The bearded, old prisoner occupying the cell gave a snort. He scooted himself next to the bars and sat on the floor with his legs crossed. One of his eyes was glossed over; the other was dark and locked onto mine. There wasn’t time to factor him into my plan. I pushed my sleeves up to my elbows and rubbed my palms together, skin damp with a layer of sweat.

The old prisoner cackled quietly. It somehow made the bars between us, humming with electricity, all the more daunting. I’d heard of men who threw themselves at these bars in seek of escape. Never did I think I’d be one of them. This was my chance, though. If I was going to save Val, this was the only way.

I told myself I couldn’t scream.
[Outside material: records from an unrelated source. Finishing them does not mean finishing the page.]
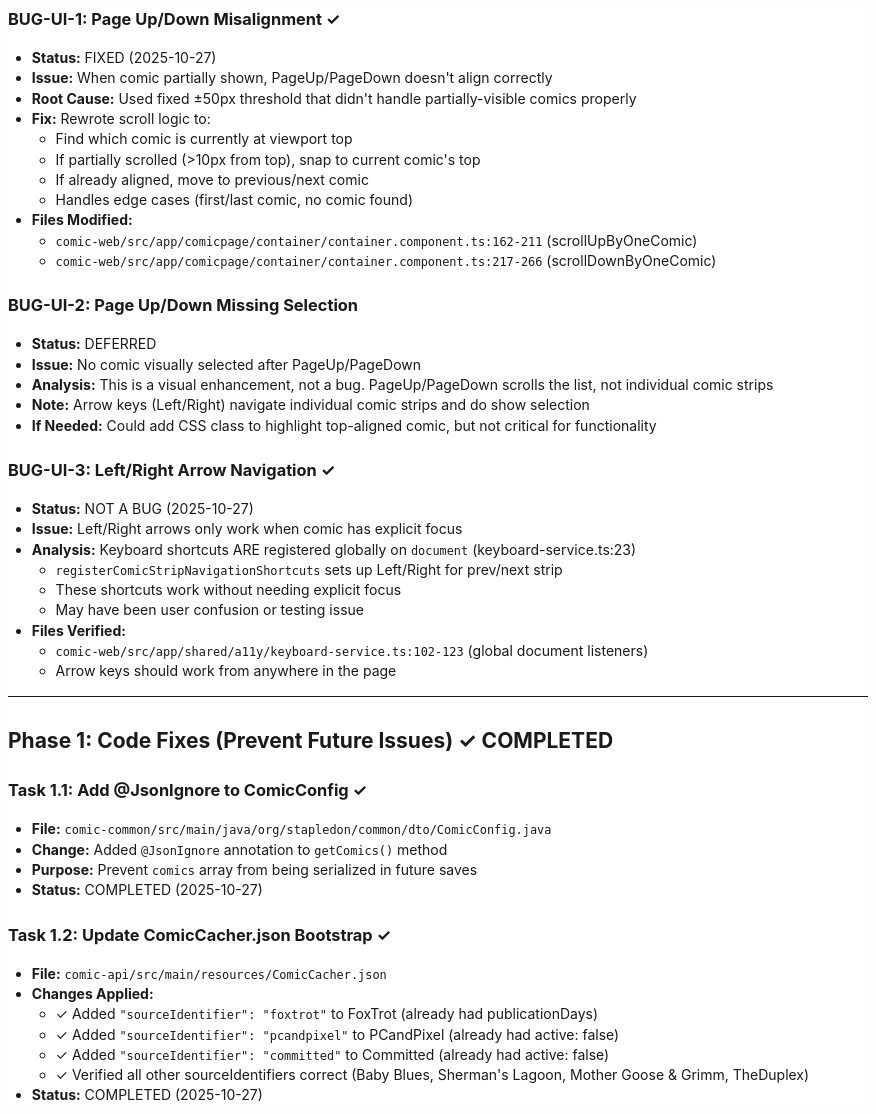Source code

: ### BUG-UI-1: Page Up/Down Misalignment ✓
- **Status:** FIXED (2025-10-27)
- **Issue:** When comic partially shown, PageUp/PageDown doesn't align correctly
- **Root Cause:** Used fixed ±50px threshold that didn't handle partially-visible comics properly
- **Fix:** Rewrote scroll logic to:
  - Find which comic is currently at viewport top
  - If partially scrolled (>10px from top), snap to current comic's top
  - If already aligned, move to previous/next comic
  - Handles edge cases (first/last comic, no comic found)
- **Files Modified:**
  - `comic-web/src/app/comicpage/container/container.component.ts:162-211` (scrollUpByOneComic)
  - `comic-web/src/app/comicpage/container/container.component.ts:217-266` (scrollDownByOneComic)

### BUG-UI-2: Page Up/Down Missing Selection
- **Status:** DEFERRED
- **Issue:** No comic visually selected after PageUp/PageDown
- **Analysis:** This is a visual enhancement, not a bug. PageUp/PageDown scrolls the list, not individual comic strips
- **Note:** Arrow keys (Left/Right) navigate individual comic strips and do show selection
- **If Needed:** Could add CSS class to highlight top-aligned comic, but not critical for functionality

### BUG-UI-3: Left/Right Arrow Navigation ✓
- **Status:** NOT A BUG (2025-10-27)
- **Issue:** Left/Right arrows only work when comic has explicit focus
- **Analysis:** Keyboard shortcuts ARE registered globally on `document` (keyboard-service.ts:23)
  - `registerComicStripNavigationShortcuts` sets up Left/Right for prev/next strip
  - These shortcuts work without needing explicit focus
  - May have been user confusion or testing issue
- **Files Verified:**
  - `comic-web/src/app/shared/a11y/keyboard-service.ts:102-123` (global document listeners)
  - Arrow keys should work from anywhere in the page

---

## Phase 1: Code Fixes (Prevent Future Issues) ✓ COMPLETED

### Task 1.1: Add @JsonIgnore to ComicConfig ✓
- **File:** `comic-common/src/main/java/org/stapledon/common/dto/ComicConfig.java`
- **Change:** Added `@JsonIgnore` annotation to `getComics()` method
- **Purpose:** Prevent `comics` array from being serialized in future saves
- **Status:** COMPLETED (2025-10-27)

### Task 1.2: Update ComicCacher.json Bootstrap ✓
- **File:** `comic-api/src/main/resources/ComicCacher.json`
- **Changes Applied:**
  - ✓ Added `"sourceIdentifier": "foxtrot"` to FoxTrot (already had publicationDays)
  - ✓ Added `"sourceIdentifier": "pcandpixel"` to PCandPixel (already had active: false)
  - ✓ Added `"sourceIdentifier": "committed"` to Committed (already had active: false)
  - ✓ Verified all other sourceIdentifiers correct (Baby Blues, Sherman's Lagoon, Mother Goose & Grimm, TheDuplex)
- **Status:** COMPLETED (2025-10-27)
If I screamed, the guards would know what I was doing and cut power to my cell. Self-control had nothing to do with it when, upon touching the bars, I was paralyzed and couldn’t scream no matter how badly I wanted to. Everything inside of me set fire. My palms felt as though they were being scorched by white, hot flames, and as the current ripped its way through the rest of my body, muscles ached in ways I had never imagined possible.

Five seconds. My vision blurred. My body numbed. Ten seconds. My grip slipped on the bars and on the world around me. I couldn’t feel the ground as I hit it, but I heard a loud
crack
when my head struck.

King Street Station—Seattle, WA
Wednesday, November 18th, 2076—7:05 a.m.

al didn’t stir when I slipped out of bed. My new boyfriend was a heavy sleeper.
My new boyfriend.
No matter how many times I called him that, it still sounded strange. I felt like we were supposed to have some sort of conversation about it, something semi-formal, but what did I know about normal relationships? Anyone who hadn’t been a mark, pursued simply for intel, was a Y.I.D. dog who didn’t have time or interest in such conversations.